As a film critic, it’s easy to become jaded: you review a film, note its strengths and weaknesses, the camerawork, the performances, all within (for me) 300 words. Thankfully, films like Precious: Based on the novel Push by Sapphire arrive and so thoroughly shake you to your core, evincing the incredible power of cinema.

Precious (Gabourey Sidibe, in an outstanding debut), an obese, intelligent but illiterate teenager, is expelled from school because of her second pregnancy. Unbeknownst to the institution, Precious is physically abused by her mother Mary (Mo’Nique) and raped by her father, who bore her two down syndrome-afflicted children.
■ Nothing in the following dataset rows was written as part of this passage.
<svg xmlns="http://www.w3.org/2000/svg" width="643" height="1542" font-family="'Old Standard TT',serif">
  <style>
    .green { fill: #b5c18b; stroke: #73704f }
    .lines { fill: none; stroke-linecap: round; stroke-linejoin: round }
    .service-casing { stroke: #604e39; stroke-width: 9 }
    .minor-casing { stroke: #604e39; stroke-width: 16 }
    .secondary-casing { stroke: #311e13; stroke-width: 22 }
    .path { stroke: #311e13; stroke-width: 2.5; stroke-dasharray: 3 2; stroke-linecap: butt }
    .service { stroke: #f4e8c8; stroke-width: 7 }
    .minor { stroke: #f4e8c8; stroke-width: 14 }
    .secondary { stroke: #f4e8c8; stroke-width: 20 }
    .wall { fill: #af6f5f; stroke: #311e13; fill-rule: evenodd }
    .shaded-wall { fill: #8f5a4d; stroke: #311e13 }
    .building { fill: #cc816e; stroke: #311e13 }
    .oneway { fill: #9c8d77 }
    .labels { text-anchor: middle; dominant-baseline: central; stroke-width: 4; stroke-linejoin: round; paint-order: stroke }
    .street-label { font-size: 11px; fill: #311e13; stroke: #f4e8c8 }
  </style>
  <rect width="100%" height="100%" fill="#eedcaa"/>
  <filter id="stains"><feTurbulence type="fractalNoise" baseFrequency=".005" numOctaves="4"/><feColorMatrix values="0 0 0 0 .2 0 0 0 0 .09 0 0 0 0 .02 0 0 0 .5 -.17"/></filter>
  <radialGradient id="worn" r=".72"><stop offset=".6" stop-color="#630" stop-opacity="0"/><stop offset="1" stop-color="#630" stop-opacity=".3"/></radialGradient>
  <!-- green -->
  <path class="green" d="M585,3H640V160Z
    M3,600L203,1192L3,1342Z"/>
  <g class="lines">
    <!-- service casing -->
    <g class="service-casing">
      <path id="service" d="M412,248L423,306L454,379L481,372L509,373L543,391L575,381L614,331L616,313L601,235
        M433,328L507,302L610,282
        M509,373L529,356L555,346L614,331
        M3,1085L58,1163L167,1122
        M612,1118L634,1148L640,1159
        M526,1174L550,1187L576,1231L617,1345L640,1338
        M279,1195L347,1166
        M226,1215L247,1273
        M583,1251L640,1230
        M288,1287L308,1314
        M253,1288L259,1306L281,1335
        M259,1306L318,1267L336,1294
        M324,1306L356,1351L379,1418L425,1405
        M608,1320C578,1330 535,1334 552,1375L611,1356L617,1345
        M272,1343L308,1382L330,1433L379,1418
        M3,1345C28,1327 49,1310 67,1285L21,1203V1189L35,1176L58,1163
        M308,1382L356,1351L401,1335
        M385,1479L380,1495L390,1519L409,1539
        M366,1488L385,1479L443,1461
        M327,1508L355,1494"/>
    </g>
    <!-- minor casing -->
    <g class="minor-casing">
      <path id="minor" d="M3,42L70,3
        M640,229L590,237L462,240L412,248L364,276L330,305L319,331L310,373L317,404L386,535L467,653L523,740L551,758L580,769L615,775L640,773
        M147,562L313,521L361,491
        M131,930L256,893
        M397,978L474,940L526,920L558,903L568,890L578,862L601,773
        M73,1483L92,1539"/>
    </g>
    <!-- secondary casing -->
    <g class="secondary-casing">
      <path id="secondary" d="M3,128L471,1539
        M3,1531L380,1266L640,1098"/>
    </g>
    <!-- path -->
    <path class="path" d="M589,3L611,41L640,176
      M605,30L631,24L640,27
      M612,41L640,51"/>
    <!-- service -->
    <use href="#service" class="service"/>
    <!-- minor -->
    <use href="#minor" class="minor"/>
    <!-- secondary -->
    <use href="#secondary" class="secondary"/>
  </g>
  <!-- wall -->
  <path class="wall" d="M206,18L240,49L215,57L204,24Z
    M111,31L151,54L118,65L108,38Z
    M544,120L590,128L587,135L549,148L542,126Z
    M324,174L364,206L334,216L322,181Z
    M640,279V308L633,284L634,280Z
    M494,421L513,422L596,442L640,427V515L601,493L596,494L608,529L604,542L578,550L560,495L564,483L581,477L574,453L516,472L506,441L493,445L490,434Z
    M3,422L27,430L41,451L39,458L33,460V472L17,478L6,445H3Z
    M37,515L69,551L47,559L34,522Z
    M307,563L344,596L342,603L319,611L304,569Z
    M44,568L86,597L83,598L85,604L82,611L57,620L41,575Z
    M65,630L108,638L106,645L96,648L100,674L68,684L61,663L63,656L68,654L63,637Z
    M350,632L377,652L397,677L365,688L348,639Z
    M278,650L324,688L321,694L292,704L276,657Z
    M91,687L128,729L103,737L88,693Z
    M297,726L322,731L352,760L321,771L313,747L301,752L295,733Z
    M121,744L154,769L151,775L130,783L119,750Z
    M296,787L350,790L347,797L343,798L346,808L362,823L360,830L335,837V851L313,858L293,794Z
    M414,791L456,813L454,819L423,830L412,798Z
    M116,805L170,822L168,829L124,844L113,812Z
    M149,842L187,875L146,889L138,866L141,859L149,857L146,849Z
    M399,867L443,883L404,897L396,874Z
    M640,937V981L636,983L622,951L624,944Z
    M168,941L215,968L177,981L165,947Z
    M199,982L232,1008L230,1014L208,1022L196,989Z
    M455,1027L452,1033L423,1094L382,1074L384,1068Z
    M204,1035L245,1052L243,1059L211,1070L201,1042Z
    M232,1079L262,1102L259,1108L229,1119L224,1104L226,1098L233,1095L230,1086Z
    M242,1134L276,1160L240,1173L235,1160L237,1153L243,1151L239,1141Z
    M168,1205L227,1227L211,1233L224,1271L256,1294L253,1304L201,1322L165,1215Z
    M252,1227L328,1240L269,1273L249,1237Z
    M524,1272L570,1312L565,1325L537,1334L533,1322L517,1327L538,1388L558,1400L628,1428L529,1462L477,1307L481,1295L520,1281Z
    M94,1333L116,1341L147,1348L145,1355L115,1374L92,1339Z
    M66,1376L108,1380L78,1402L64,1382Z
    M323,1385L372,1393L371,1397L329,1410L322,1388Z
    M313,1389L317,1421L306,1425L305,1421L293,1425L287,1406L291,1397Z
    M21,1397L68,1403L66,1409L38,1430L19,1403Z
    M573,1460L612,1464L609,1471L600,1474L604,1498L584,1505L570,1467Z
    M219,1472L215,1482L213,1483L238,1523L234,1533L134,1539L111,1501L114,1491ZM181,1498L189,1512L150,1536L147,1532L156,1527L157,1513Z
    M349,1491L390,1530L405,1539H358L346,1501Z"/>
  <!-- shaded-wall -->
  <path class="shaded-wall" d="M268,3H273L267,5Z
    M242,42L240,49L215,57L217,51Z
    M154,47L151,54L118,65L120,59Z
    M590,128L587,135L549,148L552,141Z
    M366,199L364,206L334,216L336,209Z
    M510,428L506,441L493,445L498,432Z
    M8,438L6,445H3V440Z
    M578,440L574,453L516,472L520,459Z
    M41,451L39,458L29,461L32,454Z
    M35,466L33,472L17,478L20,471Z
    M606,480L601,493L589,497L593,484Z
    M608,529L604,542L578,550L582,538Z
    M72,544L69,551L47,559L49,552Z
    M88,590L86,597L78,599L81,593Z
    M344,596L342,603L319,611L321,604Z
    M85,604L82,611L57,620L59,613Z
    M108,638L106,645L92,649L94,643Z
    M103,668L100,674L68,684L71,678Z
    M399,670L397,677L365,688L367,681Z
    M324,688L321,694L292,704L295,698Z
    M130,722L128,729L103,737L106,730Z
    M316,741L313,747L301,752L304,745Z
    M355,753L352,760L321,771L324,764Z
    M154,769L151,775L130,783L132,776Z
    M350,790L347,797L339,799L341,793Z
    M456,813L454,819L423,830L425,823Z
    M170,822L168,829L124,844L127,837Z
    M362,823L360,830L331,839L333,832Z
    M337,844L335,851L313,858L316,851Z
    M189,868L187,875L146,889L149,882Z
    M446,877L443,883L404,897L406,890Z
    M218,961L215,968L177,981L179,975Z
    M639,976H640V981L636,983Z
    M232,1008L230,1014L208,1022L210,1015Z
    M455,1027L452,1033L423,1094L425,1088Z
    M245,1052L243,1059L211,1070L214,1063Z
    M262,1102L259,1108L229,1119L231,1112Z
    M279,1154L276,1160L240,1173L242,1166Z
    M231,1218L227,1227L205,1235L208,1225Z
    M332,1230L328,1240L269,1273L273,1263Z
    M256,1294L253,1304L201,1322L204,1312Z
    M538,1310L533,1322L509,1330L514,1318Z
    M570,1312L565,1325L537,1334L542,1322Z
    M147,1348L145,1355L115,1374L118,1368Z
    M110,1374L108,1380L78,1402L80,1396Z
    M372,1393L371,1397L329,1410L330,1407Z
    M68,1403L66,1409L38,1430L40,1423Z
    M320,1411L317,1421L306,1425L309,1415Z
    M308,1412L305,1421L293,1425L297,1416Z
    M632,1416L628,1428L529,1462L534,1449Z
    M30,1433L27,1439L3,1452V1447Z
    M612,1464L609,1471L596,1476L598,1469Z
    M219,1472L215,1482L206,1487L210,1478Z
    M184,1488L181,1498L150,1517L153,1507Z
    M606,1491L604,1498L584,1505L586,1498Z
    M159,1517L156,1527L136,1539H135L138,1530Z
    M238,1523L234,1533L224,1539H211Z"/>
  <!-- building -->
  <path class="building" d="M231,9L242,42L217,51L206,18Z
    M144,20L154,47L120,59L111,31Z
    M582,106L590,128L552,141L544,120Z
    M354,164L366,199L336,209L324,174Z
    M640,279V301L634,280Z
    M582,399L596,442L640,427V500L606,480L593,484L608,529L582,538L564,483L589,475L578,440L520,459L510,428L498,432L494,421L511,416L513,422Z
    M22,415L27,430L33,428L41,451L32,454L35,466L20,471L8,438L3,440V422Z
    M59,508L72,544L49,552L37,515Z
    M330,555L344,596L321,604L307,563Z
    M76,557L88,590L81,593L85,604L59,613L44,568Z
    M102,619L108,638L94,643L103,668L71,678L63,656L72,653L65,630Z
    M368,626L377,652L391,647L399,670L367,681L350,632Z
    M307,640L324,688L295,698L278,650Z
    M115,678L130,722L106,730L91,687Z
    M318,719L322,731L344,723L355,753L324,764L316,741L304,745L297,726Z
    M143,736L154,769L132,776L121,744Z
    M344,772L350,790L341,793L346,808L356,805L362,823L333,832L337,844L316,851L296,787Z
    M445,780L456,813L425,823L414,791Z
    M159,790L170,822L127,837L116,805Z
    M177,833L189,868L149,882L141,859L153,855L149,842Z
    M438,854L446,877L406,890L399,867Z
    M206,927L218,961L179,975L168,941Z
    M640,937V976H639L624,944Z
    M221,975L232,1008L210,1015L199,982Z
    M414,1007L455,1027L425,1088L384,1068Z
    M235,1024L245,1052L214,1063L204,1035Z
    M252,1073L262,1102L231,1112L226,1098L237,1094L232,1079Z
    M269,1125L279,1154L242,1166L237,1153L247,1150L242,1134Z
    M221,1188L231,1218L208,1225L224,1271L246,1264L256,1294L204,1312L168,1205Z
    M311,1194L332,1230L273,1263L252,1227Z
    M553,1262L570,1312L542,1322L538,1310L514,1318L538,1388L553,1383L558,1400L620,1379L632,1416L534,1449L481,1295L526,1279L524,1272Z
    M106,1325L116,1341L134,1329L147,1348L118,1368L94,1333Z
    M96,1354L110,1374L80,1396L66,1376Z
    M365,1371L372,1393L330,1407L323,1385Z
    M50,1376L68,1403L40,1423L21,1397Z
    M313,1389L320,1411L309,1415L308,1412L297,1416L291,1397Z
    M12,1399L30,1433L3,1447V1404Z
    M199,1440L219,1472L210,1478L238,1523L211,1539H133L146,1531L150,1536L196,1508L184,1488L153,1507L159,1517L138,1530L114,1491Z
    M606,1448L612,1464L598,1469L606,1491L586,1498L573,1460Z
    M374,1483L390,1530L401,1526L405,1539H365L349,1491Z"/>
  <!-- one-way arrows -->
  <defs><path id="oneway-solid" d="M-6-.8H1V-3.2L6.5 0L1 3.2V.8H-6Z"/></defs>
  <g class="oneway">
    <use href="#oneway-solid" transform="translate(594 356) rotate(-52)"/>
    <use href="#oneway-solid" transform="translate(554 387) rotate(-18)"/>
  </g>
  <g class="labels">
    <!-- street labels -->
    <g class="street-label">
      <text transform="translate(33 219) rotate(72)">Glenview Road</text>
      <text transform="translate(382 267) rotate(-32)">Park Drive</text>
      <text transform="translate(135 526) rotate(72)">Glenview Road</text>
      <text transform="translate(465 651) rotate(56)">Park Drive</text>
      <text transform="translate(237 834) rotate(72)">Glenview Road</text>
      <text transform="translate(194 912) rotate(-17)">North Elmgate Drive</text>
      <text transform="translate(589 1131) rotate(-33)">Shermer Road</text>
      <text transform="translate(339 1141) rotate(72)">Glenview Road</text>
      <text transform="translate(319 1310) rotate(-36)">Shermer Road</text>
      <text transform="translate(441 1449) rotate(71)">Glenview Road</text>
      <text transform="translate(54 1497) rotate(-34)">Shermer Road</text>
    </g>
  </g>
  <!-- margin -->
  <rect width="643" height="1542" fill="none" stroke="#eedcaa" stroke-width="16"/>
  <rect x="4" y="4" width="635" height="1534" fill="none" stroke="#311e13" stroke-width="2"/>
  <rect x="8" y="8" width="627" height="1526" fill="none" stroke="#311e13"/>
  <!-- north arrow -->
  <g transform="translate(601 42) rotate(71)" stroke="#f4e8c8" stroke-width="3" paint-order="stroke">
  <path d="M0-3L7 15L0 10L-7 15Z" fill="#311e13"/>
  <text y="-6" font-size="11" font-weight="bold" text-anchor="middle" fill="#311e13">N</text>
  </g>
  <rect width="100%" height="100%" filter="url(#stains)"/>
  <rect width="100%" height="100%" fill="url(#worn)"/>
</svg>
Precious painfully exists in her surroundings, and dreams her way into an imaginary world of BET videos and movie premieres filled with people who adore her. Fortuitously, Precious enrolls at an alternative school, where her teacher Ms. Rain (Paula Patton) cultivates her intellectual potential, bestowing Precious with the ability to comprehend her reality and finally tell her own story. Similarly encouraging are the determination of social worker Ms. Weiss (an unrecognizable Mariah Carey), her nurse John (Lenny Kravitz) and her classmates.

This film is tough. There are moments so excruciating—executed mainly by Mo’Nique, who will assuredly win an Oscar—they will leave you aghast at their horror and hyper-sensitive to your powerlessness as an audience member. But amidst the devastation, there is comedy, lightheartedness and an overwhelming sense of rebirth. Director Lee Daniels endows his film with astonishing honesty; this is filmmaking at its purest. He, and the miraculous Sidibe, immerse you so deeply with Precious’ struggle that as she rises out of her ashes, you can feel your own soul being uplifted. 

The most powerful film of the year, Precious left me physically shaking and speechless, but forever inspired. It was unlike any movie-going experience I have ever had.